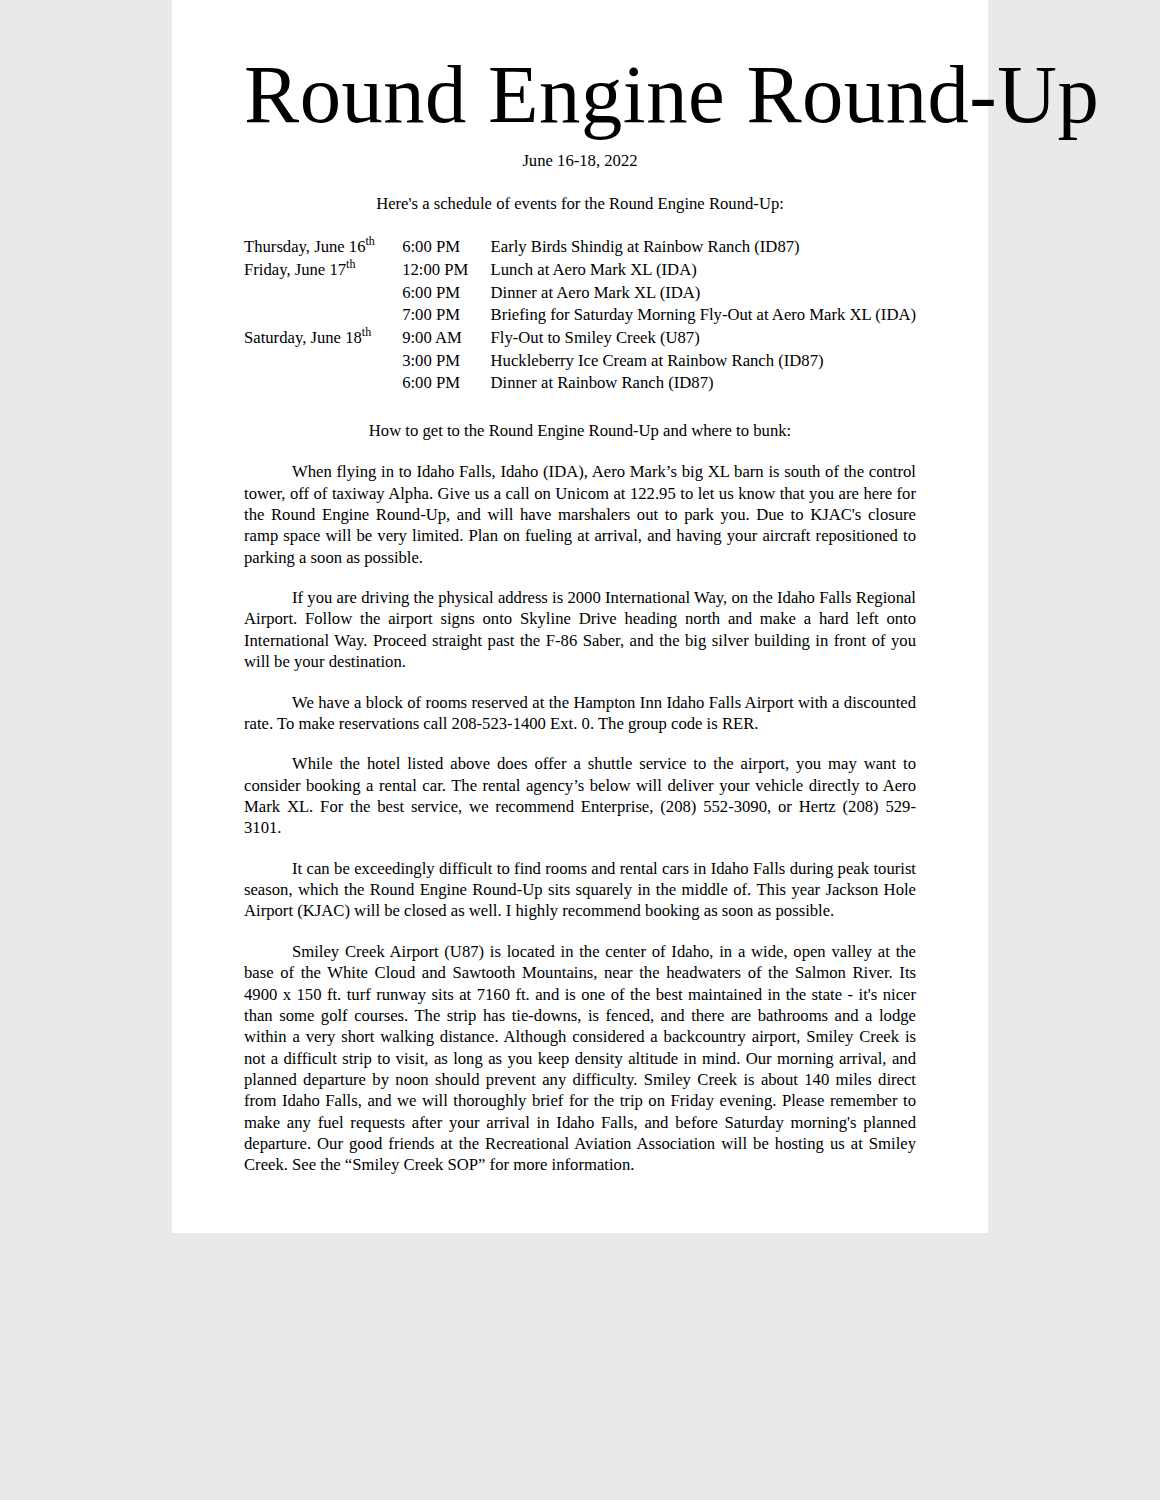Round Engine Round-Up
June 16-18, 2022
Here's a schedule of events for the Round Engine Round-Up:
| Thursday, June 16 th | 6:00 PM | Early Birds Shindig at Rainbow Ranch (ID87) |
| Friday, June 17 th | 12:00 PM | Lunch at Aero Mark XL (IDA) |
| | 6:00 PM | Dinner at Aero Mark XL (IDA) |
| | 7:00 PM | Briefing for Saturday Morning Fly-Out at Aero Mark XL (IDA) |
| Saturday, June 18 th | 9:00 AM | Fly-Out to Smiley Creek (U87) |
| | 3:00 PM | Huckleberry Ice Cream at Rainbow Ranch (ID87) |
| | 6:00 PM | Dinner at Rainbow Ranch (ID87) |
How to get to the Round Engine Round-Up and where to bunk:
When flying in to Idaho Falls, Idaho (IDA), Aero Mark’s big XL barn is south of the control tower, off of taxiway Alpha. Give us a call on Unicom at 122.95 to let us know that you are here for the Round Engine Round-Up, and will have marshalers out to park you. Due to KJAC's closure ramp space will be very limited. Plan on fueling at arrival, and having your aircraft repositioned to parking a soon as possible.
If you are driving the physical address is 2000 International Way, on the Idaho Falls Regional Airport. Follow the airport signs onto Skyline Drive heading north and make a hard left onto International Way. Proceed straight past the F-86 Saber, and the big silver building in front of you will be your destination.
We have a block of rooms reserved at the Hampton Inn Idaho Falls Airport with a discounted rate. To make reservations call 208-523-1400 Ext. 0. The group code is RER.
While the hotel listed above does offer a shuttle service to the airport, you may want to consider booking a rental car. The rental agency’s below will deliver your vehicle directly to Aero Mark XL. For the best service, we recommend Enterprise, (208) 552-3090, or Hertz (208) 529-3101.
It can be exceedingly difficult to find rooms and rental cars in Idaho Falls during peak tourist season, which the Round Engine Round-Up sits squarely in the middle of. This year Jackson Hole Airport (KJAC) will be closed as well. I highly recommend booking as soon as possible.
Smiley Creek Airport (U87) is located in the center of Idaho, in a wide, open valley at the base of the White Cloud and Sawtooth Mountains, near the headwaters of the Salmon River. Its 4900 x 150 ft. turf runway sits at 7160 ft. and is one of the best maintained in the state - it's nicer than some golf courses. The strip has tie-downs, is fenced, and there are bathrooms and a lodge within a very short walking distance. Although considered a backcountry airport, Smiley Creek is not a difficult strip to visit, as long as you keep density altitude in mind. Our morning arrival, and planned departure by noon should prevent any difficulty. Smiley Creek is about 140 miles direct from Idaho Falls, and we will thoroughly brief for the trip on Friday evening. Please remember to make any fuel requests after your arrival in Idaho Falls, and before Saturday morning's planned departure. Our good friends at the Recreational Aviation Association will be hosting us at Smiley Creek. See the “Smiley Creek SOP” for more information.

______________________________

In the entries above, find lines with "Ranch" and copy each.

| Thursday, June 16 th | 6:00 PM | Early Birds Shindig at Rainbow Ranch (ID87) |
| | 3:00 PM | Huckleberry Ice Cream at Rainbow Ranch (ID87) |
| | 6:00 PM | Dinner at Rainbow Ranch (ID87) |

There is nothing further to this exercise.